* **YOUR INSTRUCTIONS**
Drop the pictures from the entries below, then reproduce the rest exactly.

━━━ MATERIAL SUPPLIED ━━━

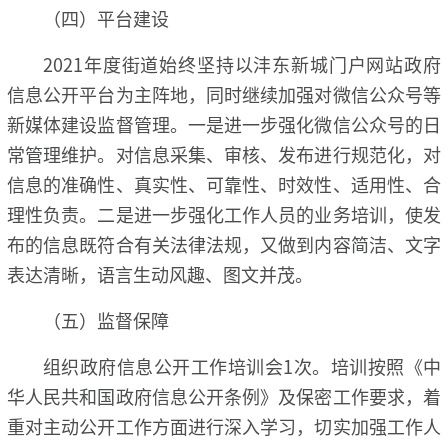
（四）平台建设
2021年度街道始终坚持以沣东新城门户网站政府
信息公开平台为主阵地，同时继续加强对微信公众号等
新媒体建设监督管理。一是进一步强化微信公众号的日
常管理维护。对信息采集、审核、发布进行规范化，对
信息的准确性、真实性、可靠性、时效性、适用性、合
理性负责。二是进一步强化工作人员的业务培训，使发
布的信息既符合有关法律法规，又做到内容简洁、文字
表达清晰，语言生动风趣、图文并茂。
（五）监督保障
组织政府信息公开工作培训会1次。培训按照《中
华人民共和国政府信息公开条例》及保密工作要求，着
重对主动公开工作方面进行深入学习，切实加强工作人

━━━

* **WRITTEN REPLY**
（四）平台建设
2021年度街道始终坚持以沣东新城门户网站政府
信息公开平台为主阵地，同时继续加强对微信公众号等
新媒体建设监督管理。一是进一步强化微信公众号的日
常管理维护。对信息采集、审核、发布进行规范化，对
信息的准确性、真实性、可靠性、时效性、适用性、合
理性负责。二是进一步强化工作人员的业务培训，使发
布的信息既符合有关法律法规，又做到内容简洁、文字
表达清晰，语言生动风趣、图文并茂。
（五）监督保障
组织政府信息公开工作培训会1次。培训按照《中
华人民共和国政府信息公开条例》及保密工作要求，着
重对主动公开工作方面进行深入学习，切实加强工作人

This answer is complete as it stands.